Justiça anuncia que fará mutirão para julgar crimes fundiários no Pará
O mutirão, o segundo sobre este tema a ser realizado pelo CNJ, tem o objetivo de agilizar a conclusão de processos instruídos ou com tramitação avançada de homicídios que tiveram como motivo posse da terra.
Para organizar o mutirão, o TJPA está mobilizando o Ministério Público, a defensoria pública, oficiais de justiça, advogados e todas as partes envolvidas nos processos. A expectativa dos organizadores é julgar um caso por dia, durante quinze dias.

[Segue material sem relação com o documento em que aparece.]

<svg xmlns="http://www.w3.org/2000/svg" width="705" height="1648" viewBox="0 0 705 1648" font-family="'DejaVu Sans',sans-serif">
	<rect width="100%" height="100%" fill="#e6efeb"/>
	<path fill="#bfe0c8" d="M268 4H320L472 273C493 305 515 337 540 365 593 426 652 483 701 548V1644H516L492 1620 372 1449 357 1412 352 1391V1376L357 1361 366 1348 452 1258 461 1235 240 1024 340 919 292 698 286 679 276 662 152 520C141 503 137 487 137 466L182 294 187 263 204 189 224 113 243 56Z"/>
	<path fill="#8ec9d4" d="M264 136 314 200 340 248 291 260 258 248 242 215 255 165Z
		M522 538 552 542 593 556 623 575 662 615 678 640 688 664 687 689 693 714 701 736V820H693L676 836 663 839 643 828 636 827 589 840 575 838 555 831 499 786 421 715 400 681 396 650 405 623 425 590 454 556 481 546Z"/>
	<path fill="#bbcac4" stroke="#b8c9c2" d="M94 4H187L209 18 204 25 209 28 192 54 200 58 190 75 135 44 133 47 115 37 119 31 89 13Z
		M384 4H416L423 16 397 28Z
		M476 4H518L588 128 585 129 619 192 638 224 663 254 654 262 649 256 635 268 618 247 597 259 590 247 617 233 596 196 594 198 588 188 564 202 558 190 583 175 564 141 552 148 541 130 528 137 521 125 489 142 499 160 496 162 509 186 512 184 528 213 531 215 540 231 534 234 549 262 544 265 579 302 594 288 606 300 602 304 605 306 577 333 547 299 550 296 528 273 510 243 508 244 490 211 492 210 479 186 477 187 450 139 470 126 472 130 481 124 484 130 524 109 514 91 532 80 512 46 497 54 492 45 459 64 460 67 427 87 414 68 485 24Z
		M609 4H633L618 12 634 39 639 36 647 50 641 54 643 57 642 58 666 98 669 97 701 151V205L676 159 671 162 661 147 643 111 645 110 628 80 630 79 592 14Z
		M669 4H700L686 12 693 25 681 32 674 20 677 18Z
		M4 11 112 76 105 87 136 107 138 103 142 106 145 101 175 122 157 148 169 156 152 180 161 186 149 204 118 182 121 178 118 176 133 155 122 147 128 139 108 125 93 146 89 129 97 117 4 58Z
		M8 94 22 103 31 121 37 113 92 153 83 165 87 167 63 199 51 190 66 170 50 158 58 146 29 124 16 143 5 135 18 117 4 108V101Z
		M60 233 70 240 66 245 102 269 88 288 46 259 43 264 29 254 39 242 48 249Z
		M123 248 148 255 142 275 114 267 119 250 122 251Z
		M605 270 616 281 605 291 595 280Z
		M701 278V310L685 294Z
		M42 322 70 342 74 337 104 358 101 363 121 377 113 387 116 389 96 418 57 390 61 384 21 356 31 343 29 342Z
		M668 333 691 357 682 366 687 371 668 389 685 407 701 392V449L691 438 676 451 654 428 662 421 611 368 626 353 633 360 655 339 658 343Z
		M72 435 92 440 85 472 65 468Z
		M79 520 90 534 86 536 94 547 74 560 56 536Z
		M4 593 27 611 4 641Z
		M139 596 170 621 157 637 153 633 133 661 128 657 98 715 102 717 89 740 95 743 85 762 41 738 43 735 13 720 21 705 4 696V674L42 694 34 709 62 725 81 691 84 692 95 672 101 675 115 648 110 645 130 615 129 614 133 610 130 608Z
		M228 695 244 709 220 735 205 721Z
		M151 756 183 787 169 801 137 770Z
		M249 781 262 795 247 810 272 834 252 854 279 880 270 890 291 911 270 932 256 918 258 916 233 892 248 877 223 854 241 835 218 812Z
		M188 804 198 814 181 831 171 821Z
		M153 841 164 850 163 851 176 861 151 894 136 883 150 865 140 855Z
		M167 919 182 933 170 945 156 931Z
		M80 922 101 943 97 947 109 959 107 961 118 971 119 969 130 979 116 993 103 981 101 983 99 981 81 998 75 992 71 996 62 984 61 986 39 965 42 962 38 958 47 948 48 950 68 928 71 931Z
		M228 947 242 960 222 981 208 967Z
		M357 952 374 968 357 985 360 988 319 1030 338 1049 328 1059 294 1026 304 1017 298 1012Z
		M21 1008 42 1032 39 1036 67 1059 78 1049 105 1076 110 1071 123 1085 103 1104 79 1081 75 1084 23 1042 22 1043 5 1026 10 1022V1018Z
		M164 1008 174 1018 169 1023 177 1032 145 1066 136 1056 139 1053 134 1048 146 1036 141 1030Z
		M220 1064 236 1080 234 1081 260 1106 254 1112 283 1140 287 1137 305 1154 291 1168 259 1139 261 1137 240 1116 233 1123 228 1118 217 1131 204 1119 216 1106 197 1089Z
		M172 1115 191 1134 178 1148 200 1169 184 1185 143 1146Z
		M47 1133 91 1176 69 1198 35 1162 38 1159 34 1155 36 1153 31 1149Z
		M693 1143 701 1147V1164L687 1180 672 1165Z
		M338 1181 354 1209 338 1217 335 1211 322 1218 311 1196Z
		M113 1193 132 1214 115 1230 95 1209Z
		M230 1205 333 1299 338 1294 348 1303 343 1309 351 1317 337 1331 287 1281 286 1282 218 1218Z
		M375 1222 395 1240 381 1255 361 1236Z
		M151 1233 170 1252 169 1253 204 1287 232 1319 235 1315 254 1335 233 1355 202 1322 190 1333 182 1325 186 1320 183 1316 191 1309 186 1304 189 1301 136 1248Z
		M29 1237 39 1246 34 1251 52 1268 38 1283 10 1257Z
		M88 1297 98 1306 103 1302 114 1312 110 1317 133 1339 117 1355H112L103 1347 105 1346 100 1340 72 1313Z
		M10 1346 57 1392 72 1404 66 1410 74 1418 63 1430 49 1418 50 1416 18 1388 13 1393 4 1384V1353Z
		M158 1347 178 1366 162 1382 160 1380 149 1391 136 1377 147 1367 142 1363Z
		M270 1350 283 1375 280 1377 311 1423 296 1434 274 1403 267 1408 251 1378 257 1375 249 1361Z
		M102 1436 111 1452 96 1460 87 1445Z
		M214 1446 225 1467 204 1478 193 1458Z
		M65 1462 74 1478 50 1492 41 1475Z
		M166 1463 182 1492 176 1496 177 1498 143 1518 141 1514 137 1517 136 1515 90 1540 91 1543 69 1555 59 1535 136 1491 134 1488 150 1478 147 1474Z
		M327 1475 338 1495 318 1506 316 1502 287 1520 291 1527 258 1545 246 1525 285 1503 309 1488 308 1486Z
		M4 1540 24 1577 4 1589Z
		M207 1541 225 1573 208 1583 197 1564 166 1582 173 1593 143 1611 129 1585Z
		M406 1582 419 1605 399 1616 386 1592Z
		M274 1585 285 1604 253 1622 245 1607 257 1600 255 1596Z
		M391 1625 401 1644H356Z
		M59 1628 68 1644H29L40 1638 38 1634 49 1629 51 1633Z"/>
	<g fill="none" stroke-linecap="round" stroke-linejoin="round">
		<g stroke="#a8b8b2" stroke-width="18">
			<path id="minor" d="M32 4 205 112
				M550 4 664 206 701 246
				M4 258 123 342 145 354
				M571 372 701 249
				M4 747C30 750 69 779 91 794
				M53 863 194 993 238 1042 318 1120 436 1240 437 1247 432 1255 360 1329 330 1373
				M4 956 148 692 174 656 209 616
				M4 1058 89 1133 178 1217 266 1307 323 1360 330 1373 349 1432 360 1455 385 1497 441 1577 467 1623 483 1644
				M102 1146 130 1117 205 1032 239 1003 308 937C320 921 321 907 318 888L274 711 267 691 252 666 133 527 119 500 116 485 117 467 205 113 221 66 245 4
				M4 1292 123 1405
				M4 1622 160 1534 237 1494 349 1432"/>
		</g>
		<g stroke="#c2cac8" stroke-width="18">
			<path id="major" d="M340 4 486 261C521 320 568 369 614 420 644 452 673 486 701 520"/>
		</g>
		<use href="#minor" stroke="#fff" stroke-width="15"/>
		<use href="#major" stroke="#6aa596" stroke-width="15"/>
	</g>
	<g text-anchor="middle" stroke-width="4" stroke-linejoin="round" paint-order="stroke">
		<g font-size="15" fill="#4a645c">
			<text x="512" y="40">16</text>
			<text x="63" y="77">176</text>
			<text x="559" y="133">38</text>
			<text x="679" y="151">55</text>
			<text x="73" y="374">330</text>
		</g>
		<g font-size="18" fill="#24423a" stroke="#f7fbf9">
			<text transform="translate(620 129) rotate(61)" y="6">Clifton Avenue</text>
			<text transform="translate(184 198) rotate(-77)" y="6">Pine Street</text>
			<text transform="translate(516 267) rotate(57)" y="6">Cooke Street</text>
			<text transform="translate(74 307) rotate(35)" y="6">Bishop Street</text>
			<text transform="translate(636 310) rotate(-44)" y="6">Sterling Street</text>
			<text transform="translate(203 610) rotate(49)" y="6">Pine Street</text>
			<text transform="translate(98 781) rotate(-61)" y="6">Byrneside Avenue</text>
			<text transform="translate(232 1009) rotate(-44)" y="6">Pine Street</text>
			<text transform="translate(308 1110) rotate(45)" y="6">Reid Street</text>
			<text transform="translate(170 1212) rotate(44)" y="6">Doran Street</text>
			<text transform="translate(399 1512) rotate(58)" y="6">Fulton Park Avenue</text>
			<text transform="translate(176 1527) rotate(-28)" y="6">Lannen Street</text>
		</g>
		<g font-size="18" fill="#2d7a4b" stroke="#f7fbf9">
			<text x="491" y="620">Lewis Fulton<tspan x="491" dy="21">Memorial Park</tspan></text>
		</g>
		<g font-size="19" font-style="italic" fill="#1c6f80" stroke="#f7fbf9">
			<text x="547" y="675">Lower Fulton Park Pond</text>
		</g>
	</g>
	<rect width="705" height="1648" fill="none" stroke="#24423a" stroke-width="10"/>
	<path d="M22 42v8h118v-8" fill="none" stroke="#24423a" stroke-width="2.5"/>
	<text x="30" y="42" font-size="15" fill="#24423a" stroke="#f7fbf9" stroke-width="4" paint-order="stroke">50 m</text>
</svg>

"Nosso objetivo é marcar audiências e tribunais do júri de casos mais conhecidos e complexos, mas que estavam parados ou tinham alguma dificuldade para prosseguir", explicou a juíza Kátia Parente Sena, do TJPA.
Reduzir impunidade
Além de reduzir a impunidade nestes casos no Brasil, ela afirmou que o mutirão também tem um caráter inibidor da violência nas disputas por terras, pois mostra que as autoridades estão monitorando e existe punição para os crimes. "Essa postura demonstra que o julgamento desses processos é prioridade para o tribunal", ressaltou.

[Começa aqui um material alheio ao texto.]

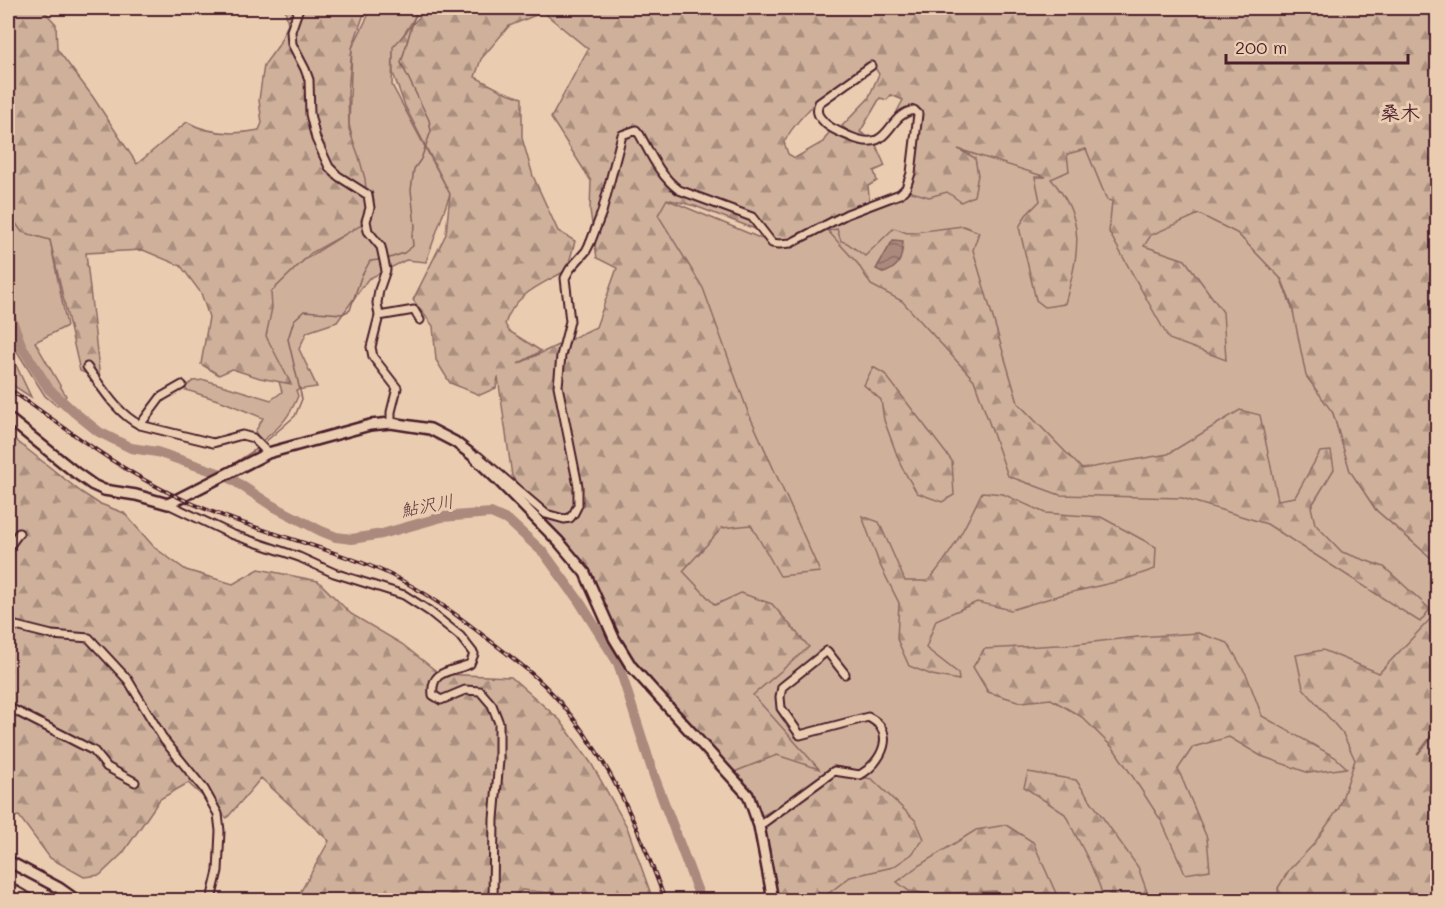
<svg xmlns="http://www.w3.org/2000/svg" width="1445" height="908" font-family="Mali,'Klee One',sans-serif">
  <defs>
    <pattern id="forest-firs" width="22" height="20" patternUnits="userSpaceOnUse" patternTransform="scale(1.5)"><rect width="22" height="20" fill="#cfb19b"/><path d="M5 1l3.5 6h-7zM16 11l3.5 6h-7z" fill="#aa8f7f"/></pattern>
    <pattern id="water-waves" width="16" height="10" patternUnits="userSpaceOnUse" patternTransform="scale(1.5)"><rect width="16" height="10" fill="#ab897c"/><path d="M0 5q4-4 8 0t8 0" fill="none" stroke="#8d6f66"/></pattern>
  </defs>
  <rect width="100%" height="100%" fill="#eacdb1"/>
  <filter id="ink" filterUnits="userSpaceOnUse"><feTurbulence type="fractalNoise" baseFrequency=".0167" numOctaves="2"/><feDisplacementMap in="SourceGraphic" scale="12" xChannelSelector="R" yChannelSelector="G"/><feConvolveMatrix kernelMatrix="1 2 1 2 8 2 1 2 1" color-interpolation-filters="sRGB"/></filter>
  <g filter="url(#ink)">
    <path fill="#cfb19b" stroke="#8c6863" stroke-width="1.5" d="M372,8H421L393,51L392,85L450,194L426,262L406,260L368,279L337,322L307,332L299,349L317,387L296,390L298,396C289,418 280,427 261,442L255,432L263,418L224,402L183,389L193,381L205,380L271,400L282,392L266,336L271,292L304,260L344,235L368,210L349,124L352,48Z
      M1086,148L1187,202L1201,215L1237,233L1280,277L1333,413L1350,470L1376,510L1437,563V732L1400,778L1347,900H779L760,817L701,737L595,408L658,215L666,199L772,243L886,199L960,150L1054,177L1066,154Z
      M8,212L26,233L50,240L67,326L35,342L66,396L57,406L45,396L8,337Z
      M8,348L31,397L8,382Z"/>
    <path fill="url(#forest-firs)" stroke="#8c6863" stroke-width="1.5" fill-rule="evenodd" d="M8,8H41L56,24L57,49L93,97L137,164L187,122C209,134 235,135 259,130L262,123L259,100L264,65L278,46L288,24L285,8H366L352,48L348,92L349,129L359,157L365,179L368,210L360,226L311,253L271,292L272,308L266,336L291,384L260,378L232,369L219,375L201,364L209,317L201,293L181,266L143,250L86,253L100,379L80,371L50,240L22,232L8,212Z
      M427,8H1437V563L1376,510L1350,471L1333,413L1306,376L1292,306L1282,280L1237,233L1199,214L1151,235L1144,246L1185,260L1223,312L1226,360L1169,339L1109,232L1112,201L1107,200L1086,149L1067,154L1069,171L1051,179C1088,221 1078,254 1065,304L1045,307L1036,300L1019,227L1026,215L1040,201L1035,177H1046L958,149L975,158L978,175L974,196L961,202L947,192L929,197L908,191L918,109H908L893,119L903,100L891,95L887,100L880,98L860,132L871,139C859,139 851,134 842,126L868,99L879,74L872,63C839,84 803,107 784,142L788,154L795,158L823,142L830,131L876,145L885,166L874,171L877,181L868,186L870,204L787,241L772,243L763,232L695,206L667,199L658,215L703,288L748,412L820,572L780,576L751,525L722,528L683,571L715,605L741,593L772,604L809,647L753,695L819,769L777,755L729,774L626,657L590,584L512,476L498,377L496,388L480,395L450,383L436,360L433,326L413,300L446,234L450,194L405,106L393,73V47ZM543,12L588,49L551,118L591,181L590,210L597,258L617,268L596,327L518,364L541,351L509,331L505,324C515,293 541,285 567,270L575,241L558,231L533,176L522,138V98L502,91L475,77L481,59L509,26Z
      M963,226L979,232L973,250L1018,403L1082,469L1168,454L1240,410L1260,415L1278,500L1295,497L1320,452L1331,451L1334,469L1311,507L1315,524L1342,552L1384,567L1430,609L1420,622L1267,524L1182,498L1060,495L1008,476L974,380L902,301L871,285L858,264L828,231L837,229L841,241L847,243L865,256L894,228L907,233Z
      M873,367L885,374L952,461L954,495L942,502L917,493L901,466L884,420L881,400L864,385Z
      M8,434L81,492L98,503L124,513L155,548L186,570L233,584L259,569L318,581L351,614L402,644L440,674L511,677L560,720L591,763L627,827L653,900H576V896L522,890L511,900H296L329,841L261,778L227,818L188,783L160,799L123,853L100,875L84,877L50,858L19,816L8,818Z
      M982,492L1003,494L1045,513L1101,517L1156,547L1155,569L1120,581L1064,594L1011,610L977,602L936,620L926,648L958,673L959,680L932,675L909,666L897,639L899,603L879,563L862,516L879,522L905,581H928C953,553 966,525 982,492Z
      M1435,614L1438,617L1437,728L1417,755L1437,732V900H1279L1278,888L1289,870L1313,845L1339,808L1355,760L1343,734L1303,688L1296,655L1323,650L1379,673Z
      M1198,633L1228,643L1247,676L1262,716L1335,757L1347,768L1309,773L1261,756L1229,737L1193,747L1178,769L1207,838L1210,870L1185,874L1162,822L1133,777L1114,749L1082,717L1051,699L1021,702L988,692L973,667L984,649L1076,644L1137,637Z
      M1028,772L1076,780L1138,867L1150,900H1103L1100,887L1090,863L1065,814L1024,787Z
      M837,773L872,779L916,821L924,839L912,854L893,867L850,877L825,896L827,900H778L766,855L760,817Z
      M1006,825L1033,842L1059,900H1002L996,891L930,894L909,891L897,882L918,866L976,830Z"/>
    <path fill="url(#water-waves)" stroke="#845f5c" stroke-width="1.5" d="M893,240L903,241C902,257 901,267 884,273L876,269Z"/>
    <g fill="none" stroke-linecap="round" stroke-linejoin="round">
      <path stroke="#845f5c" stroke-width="1.5" d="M387,259L404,253L413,246L412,235L415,226L411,190L414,169L421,159L431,131L429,120L401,63L417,8
        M264,443L295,416L302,399L288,339L294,320L304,311L342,314L350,310L361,277L370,261L379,260
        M224,470L258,448"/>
      <path stroke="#ab897c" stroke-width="10" d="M8,310L22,347L49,389L74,412L99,432L131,448L157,452L227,476L271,505L321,531L336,537L352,539L382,534L442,517L491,513L509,521L544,553L579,601L618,663L654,776L701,900"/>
      <defs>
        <path id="street" d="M299,8L291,31L292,44L305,69L309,80L310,114L316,139L329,167L338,176L368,195L370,208L366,221L368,231L381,247L386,270L379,290L377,303L379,316L371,347L373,357L397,388L391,412V423
          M379,316L414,310L420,320
          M87,367C102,387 116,413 140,425L213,443L242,435L253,438L268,453
          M140,425L161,397L182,385
          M478,456L546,514L564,519L570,518L574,513L578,505V486L558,386L561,356L570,321L565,278L570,269L586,251L591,241L602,212L622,135L636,130L640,135C651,155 660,176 679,190L752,217L772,243L779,244L791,243L847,214L900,194L906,188L911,173L918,114L914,110C884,116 892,154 851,137C842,133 833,130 826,124C819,117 815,113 819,103L871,66
          M168,504L231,534L299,557L334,573L404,595L429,611L460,636L474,654L470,664C452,672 430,669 433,695L441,700L465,690L480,691L492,705L499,723V760L494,819L493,900
          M8,548L19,533
          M8,624L52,635L89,638L128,680L164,740L204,789L218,814L220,831L218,871L211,900
          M8,707L94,751L107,767L135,782
          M759,826L834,771L860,775C882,762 898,731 868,717L800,735L781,708L780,697L782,687L827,651L845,674"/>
        <path id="secondary" d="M8,418L76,473L93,485L104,490L136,495L168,504L268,453L370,425L391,423L430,429L455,442L472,455L500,482L559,542L585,573L614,638L631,666L748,795L759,826L773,900
          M8,861L59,888L76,900"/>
        <path id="highway" d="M8,889L27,900"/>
      </defs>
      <use href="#street" stroke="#4a1f2b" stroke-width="11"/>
      <use href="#secondary" stroke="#4a1f2b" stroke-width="14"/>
      <use href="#highway" stroke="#4a1f2b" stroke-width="16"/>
      <use href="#street" stroke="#eacdb1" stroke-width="7"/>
      <use href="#secondary" stroke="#eacdb1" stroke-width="9"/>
      <use href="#highway" stroke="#eacdb1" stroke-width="12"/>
      <defs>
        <path id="rail" d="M8,388C63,426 118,470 180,498C240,526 306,541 368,565C410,581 448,608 484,636C510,656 538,676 559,701C610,759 639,829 665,900"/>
      </defs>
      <use href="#rail" stroke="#4a1f2b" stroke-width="4"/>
      <use href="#rail" stroke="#eacdb1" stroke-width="1.5" stroke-dasharray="4.5" stroke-linecap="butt"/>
    </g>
  </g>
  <g text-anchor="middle" stroke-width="6" stroke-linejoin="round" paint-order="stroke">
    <g font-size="18" font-style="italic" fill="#5d343b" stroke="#eacdb1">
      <text transform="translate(427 506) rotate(-11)" y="6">鮎沢川</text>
    </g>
    <g font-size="20" font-weight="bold" fill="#4a1f2b" stroke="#eacdb1">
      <text x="1400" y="120">桑木</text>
    </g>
  </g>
  <rect width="1445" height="908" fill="none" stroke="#eacdb1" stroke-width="30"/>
  <rect x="15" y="15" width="1415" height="878" fill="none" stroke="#4a1f2b" stroke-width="2" filter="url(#ink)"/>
  <path d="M1226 54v9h182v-9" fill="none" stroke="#4a1f2b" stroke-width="3"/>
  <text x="1235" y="54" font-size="18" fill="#4a1f2b" stroke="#eacdb1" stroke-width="4.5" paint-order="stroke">200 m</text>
</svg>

De acordo com a juíza, a iniciativa também ajuda na identificação de gargalos que impedem a conclusão dos processos. "O mutirão consegue mostrar onde os casos estão emperrando e, assim, conseguimos ajudar os juízes na condução dos processos. Não adianta apenas incentivá-los a julgar e a priorizar. Temos que auxiliar os magistrados a tirar os entraves e é isso que estamos fazendo", concluiu.
Ocorrida em 1985, a chacina da Fazenda Ubá, no Sul do Pará, resultou na morte de 17 trabalhadores rurais. Além de serem assassinados, eles também tiveram suas casas queimadas por pistoleiros. O caso foi levado à Comissão Interamericana de Direitos Humanos (CIDH) que solicitou ao Brasil o reconhecimento pelas violações e direito das vítimas, bem como seus familiares.
Dados da Comissão Pastoral da Terra (CPT) apontam que, de 1985 a 2010, foram registradas 1.580 mortes de agricultores e lideranças camponesas na área, resultantes de conflitos agrários. Deste total, somente 91 resultaram em julgamentos até hoje.